Alternatieve ziekten (differentiële diagnose) | Eierstokkanker therapie

Alternatieve ziekten (differentiële diagnose)

De weinige symptomen die kunnen optreden in eierstokkanker, evenals de massa in de buikstreek kan ook een andere oorzaak hebben: ze kunnen massa's blijven veroorzaken. Cellen uit de rectum (rectumtumor - rectumtumor - rectumtumor) kan ook doordringen (infiltreren) in de eierstokken en dus simuleren eierstokkanker.

  • Puszweren (abcessen) van de eierstokken, eileiders, appendix (appendix = appendicitis)
  • Zweren van de baarmoeder
  • Tumoren van de eileiders
  • Buitenbaarmoederlijke zwangerschappen (buitenbaarmoederlijke zwangerschappen)

De therapie van epitheliale ovariumtumoren is in wezen gebaseerd op radicale chirurgie in combinatie met daaropvolgende chemotherapie.

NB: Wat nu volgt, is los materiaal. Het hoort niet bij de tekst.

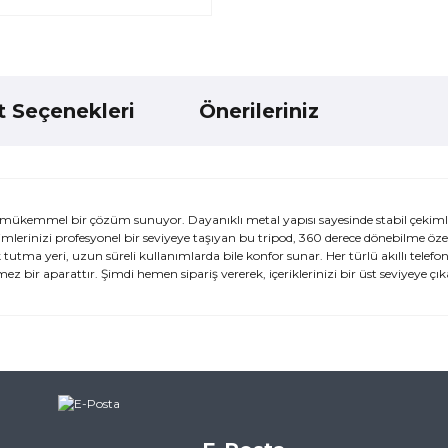
t Seçenekleri
Önerileriniz
n mükemmel bir çözüm sunuyor. Dayanıklı metal yapısı sayesinde stabil çekim
kimlerinizi profesyonel bir seviyeye taşıyan bu tripod, 360 derece dönebilme özelli
a yeri, uzun süreli kullanımlarda bile konfor sunar. Her türlü akıllı telefo
 bir aparattır. Şimdi hemen sipariş vererek, içeriklerinizi bir üst seviyeye çık
ularda yetersiz gördüğünüz noktaları öneri formunu kullanarak tarafımı
ne ilk yorumu siz yapın!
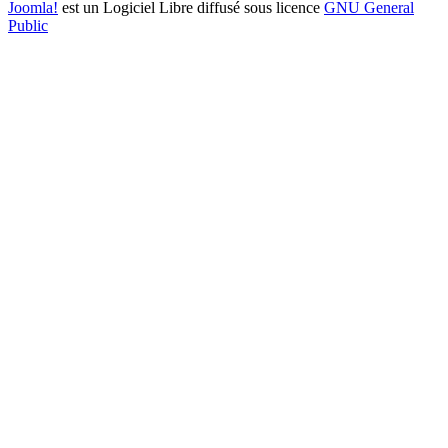
Joomla!
est un Logiciel Libre diffusé sous licence
GNU General
Public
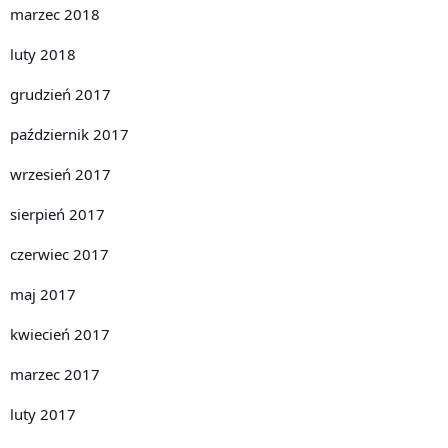
marzec 2018
luty 2018
grudzień 2017
październik 2017
wrzesień 2017
sierpień 2017
czerwiec 2017
maj 2017
kwiecień 2017
marzec 2017
luty 2017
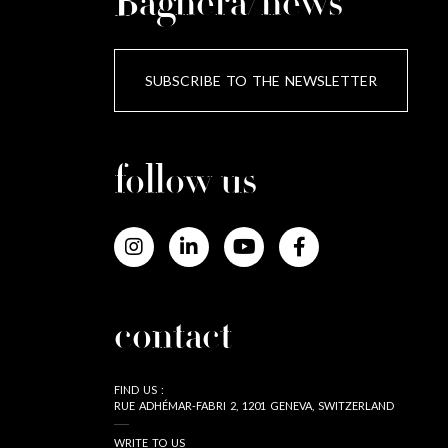
Baghera/news
SUBSCRIBE TO THE NEWSLETTER
follow us
contact
FIND US :
RUE ADHÉMAR-FABRI 2, 1201 GENEVA, SWITZERLAND
WRITE TO US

De operatie probeert de tumor volledig te verwijderen (resecteren). Het principe van radicale chirurgie is dat er een longitudinale incisie in de buik wordt gemaakt (abdominale longitudinale incisie) om de eierstokken (eierstokken), de eileiders (tubae uterinae), de baarmoeder (baarmoeder), de appendix (appendix), het grote netwerk (omentum majus), evenals (gelokaliseerd) weefselvocht accounts (nodi lymphatici) in het bekken (bekken) en de aorta (aorta). Soms een verwijdering van een deel van de darm (dikke darm) evenals delen van het buikvlies noodzakelijk.

Chemotherapie wordt uitgevoerd na de operatie om de overgeblevenen te doden kanker cellen zoveel mogelijk. De volgende chemotherapeutische middelen worden gewoonlijk gebruikt: carboplatine, cyclofosfamide en paclitaxel. Vaak worden aanvullende chirurgische ingrepen uitgevoerd.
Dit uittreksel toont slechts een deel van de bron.